_What you are asked to do_.
Pull out every line below that contains the word "values".

_Source information_.
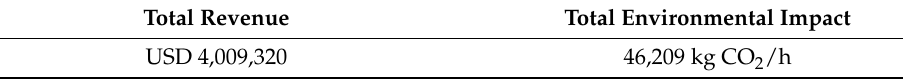
Table 15. Economic potential and environment impact in scenario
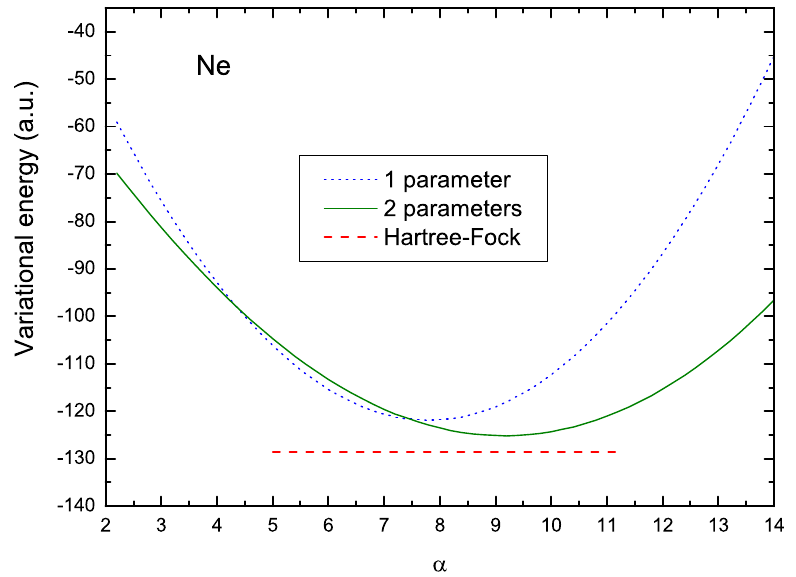
Figure 2. Variational energy as a function of parameter α for the V1 and V2 formulations. The dotted curve in this figure shows the values of the energy E ( α ) corresponding to the V1 case; the solid line shows the values of the energy E ( α , β ) for the V2 case and for a fixed value of β . The red dashed line represents the HF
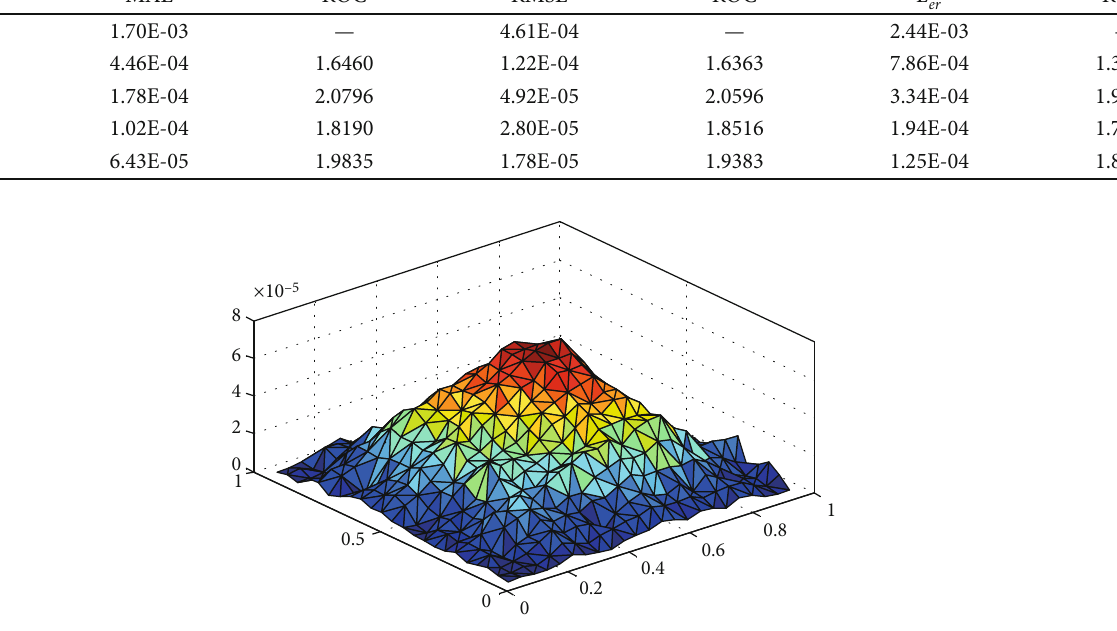
= 25 and ε = 0 : 1 at t = 1 , for Example 4. t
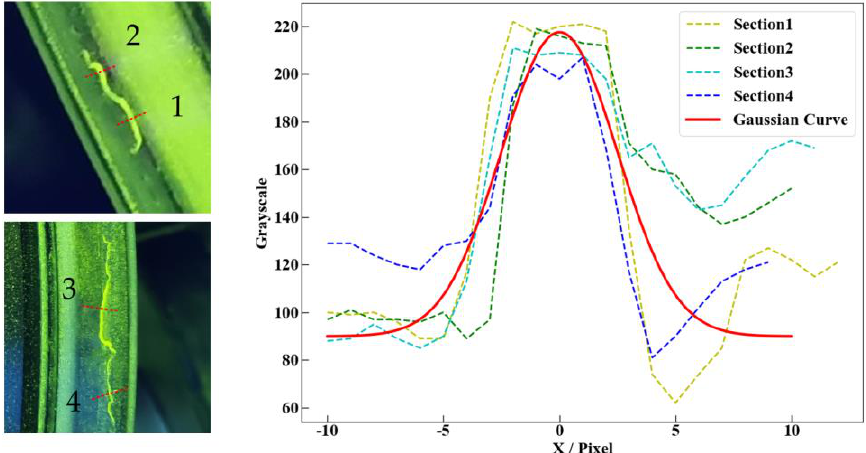
Figure 4. Structure of the sliding window. The sliding window traversed all pixels of the extracted centerline in inspection images, and the y-axis (vertical direction) of the window is rotated to coincide with the e2 direction (tangent direction of the extracted centerline). Then, we compare all pixel values in the mask region and the corresponding values in the sliding window before obtaining their cosine similarity. The Gaussian similarity of the regions is measured using cosine similarity by calculating the cosine value of the angle between two vectors. The closer the cosine value is to 1, the closer the angle  is to 0, and the more similar the two vectors are. The cosine similarity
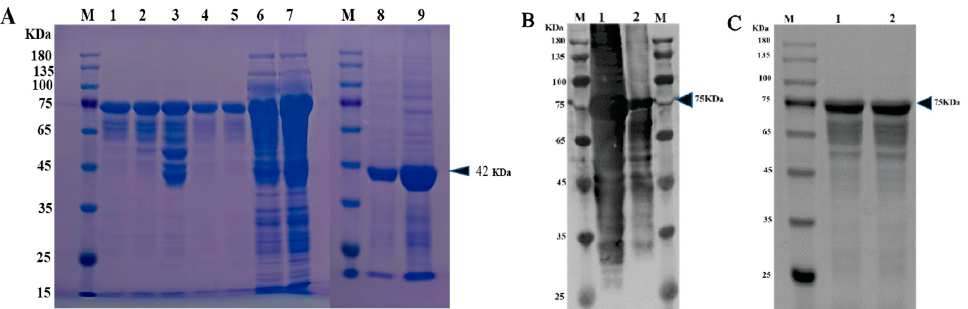
Figure 3. Expression and purification of PSV-VP1 protein in E. coli . ( A ) SDS-PAGE analysis of the MBP-tagged recombinant VP1-protein expression (~75 KDa). Lane M, protein marker; Lanes 1–5, purified bacterial cell lysates of MBP-tagged VP1 at different concentrations; Lines 6 and 7, unpurified bacterial cell lysate of MBP-tagged VP1; Line 8, sediment of bacterial cell lysate of empty vector, Line 9, supernatant of bacterial cell lysate of =empty vector (~42 KDa). ( B ) Western blot analysis of unpurified recombinant VP1-protein using anti-MBP tag antibody. Lane 1, 0.2 mg/mL of unpurified VP1 protein; Lane 2, 0.1 mg/mL of unpurified VP1 protein. ( C ) Western blot analysis of purified VP1-recombinant protein using anti-MBP tag antibody. Lane 1, 0.1 mg/mL of purified VP1 protein; Lane 2, 0.2 mg/mL of purified VP1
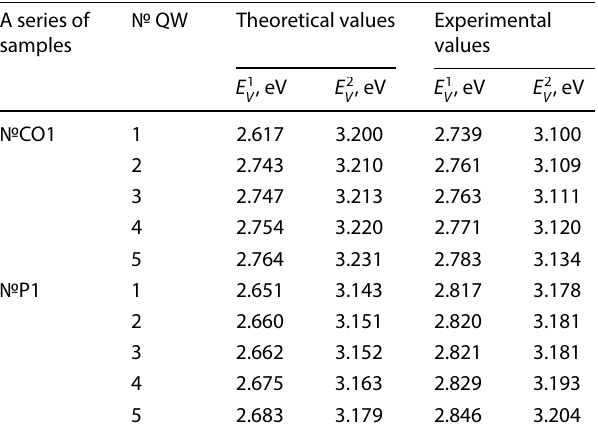
Table 3 Values of quantum size energy levels in the active layer InGaN/GaN A series of № QW Theoretical values Experimental samples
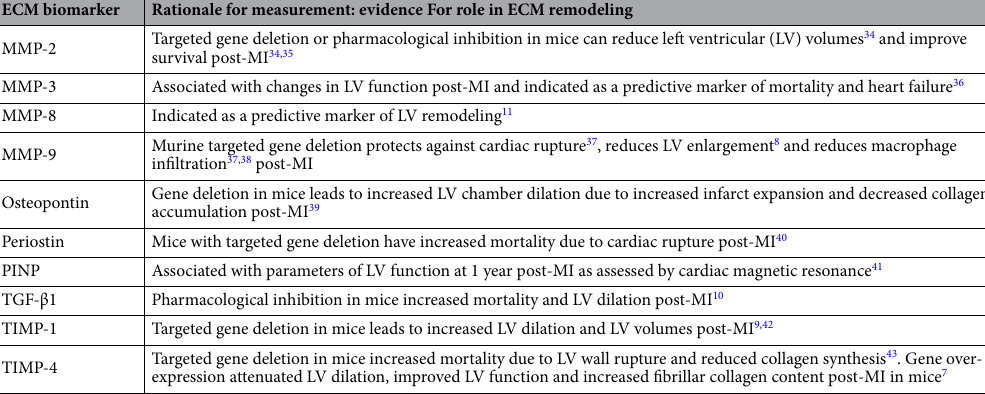
Table 5. Evidence for ECM biomarker role in ECM remodeling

_Task response_.
Figure 2. Variational energy as a function of parameter α for the V1 and V2 formulations. The dotted curve in this figure shows the values of the energy E ( α ) corresponding to the V1 case; the solid line shows the values of the energy E ( α , β ) for the V2 case and for a fixed value of β . The red dashed line represents the HF
Figure 4. Structure of the sliding window. The sliding window traversed all pixels of the extracted centerline in inspection images, and the y-axis (vertical direction) of the window is rotated to coincide with the e2 direction (tangent direction of the extracted centerline). Then, we compare all pixel values in the mask region and the corresponding values in the sliding window before obtaining their cosine similarity. The Gaussian similarity of the regions is measured using cosine similarity by calculating the cosine value of the angle between two vectors. The closer the cosine value is to 1, the closer the angle  is to 0, and the more similar the two vectors are. The cosine similarity
Table 3 Values of quantum size energy levels in the active layer InGaN/GaN A series of № QW Theoretical values Experimental samples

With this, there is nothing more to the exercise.